Uma bola de fogo surgiu no céu de Varginha, no último domingo (29). Já era 00h47, mas muitos moradores testemunharam o clarão e assustaram. Mas logo veio a resposta, um meteoro havia penetrado a atmosfera, e o clarão iluminou o céu de várias cidades de Minas Gerais. A queda foi registrada por quatro câmeras automáticas da BRAMON – Rede Brasileira de Monitoramento de Meteoros. Segundo o órgão, o meteoro penetrou a atmosfera praticamente na vertical.

Veja o video capturado pela BRAMON em diversas cidades:

A Lua caiu do céu
De acordo com o especialista Carlos Augusto Di Pietro, ligado à BRAMON, o meteoro atingiu a magnitude de -13.2, o que faz do Bólido de Varginha o objeto mais brilhante já capturado pela rede desde que os registros começaram. Segundo o pesquisador, o objeto foi em direção à região de Varginha com um ângulo de queda de 97º e praticamente seguiu reto em direção ao solo da região. “É como se a Lua tivesse despencado do céu”, completou.

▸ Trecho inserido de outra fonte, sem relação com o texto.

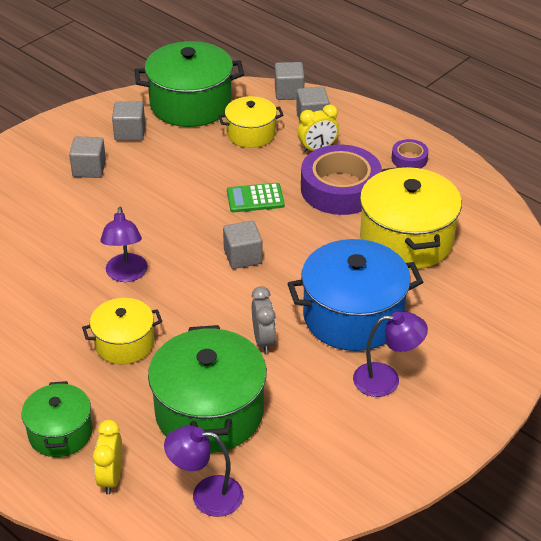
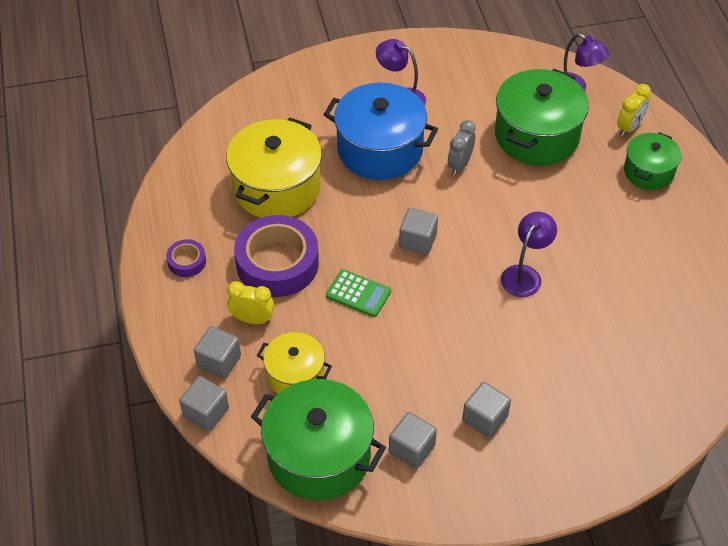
camera: 145 degrees left, 10 degrees up
(124, 343) = (564, 214): yellow pot -> none

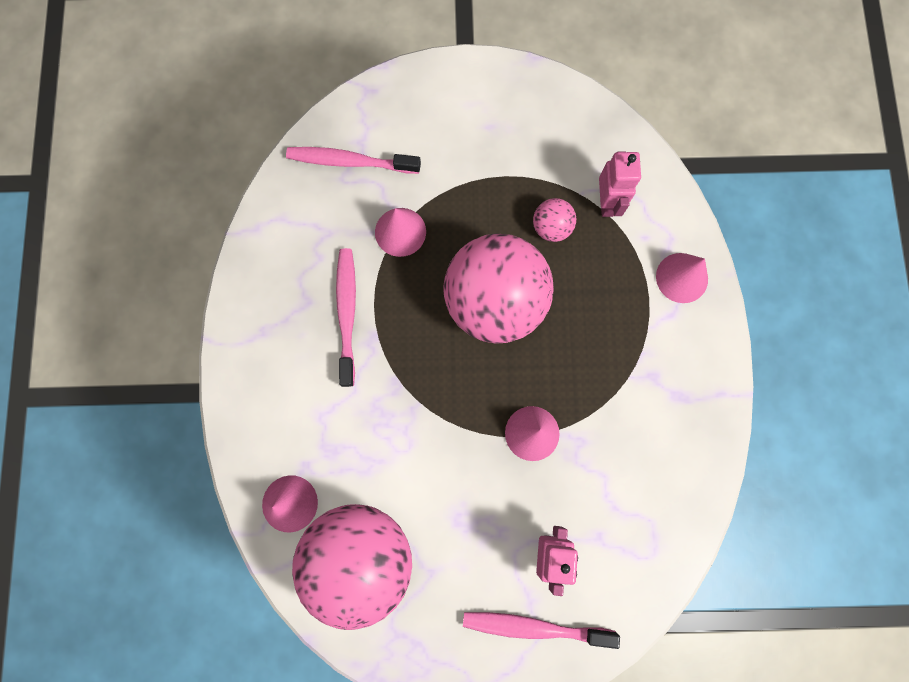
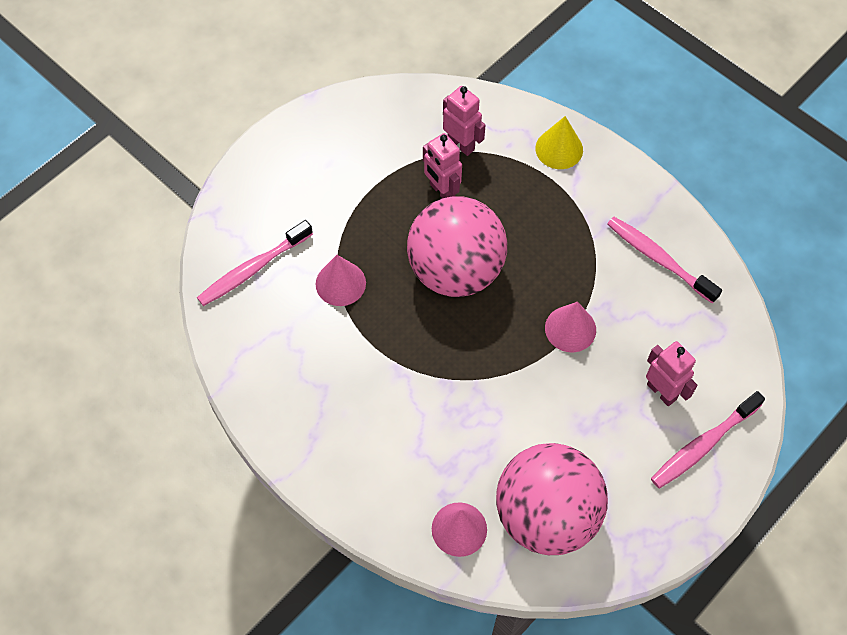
camera: 45 degrees left, 15 degrees down
(347, 313) = (361, 369): pink toothbrush -> pink toothbrush (658, 259)
(551, 227) = (441, 191): pink ball -> pink robot
(682, 277) = (559, 149): pink cone -> yellow cone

Para se ter ideia do brilho, na cidade de Oliveira, MG, onde o observatório SONEAR também mantém câmeras de monitoramento do céu, o brilho foi tão forte que produziu sombra no chão.

Bólido de Varginha

Um bólido é uma bola de fogo (fireball) que finda seu vôo visível em um flash terminal luminoso (explosão). Os bólidos são fenômenos raros, produzidos por meteoróides de grande tamanho cuja origem pode ser asteroidal ou ainda cometária. As primeiras análises orbitais mostram que o Bólido de Varginha tem origem provavelmente cometária, ou seja, pode ser um fragmento de uma esteira de partículas deixada por algum cometa. O objeto surgiu a 96 km de altitude e explodiu a cerca de 28 km do solo.

Para Di Pietro, devido ao ângulo extremamente fechado da entrada, a área de dispersão dos meteoritos, caso haja, seria praticamente um círculo, diferentemente daquelas produzidas quando algum meteoro penetra a atmosfera em ângulos menores.

Estatísticas
Diariamente, a Terra é constantemente bombardeada por pequenos asteroides e outros detritos espaciais, criando uma espécie de garoa de meteoros, alguns deles muito brilhantes.

De acordo com as estatísticas, bolas de fogo tão brilhantes quanto esta que explodiu sobre Varginha e que pode chegar a -13 magnitudes acontecem a cada cinco meses.

No entanto, nem sempre essas enormes bolas de fogo são vistas. A maioria delas, cerca de 70%, cruza o céu sobre áreas inabitadas ou sobre os oceanos. A metade ocorre durante o dia, praticamente imperceptíveis devido à presença do Sol. Outra grande parte também não é vista simplesmente porque ninguém está olhando o céu naquele momento.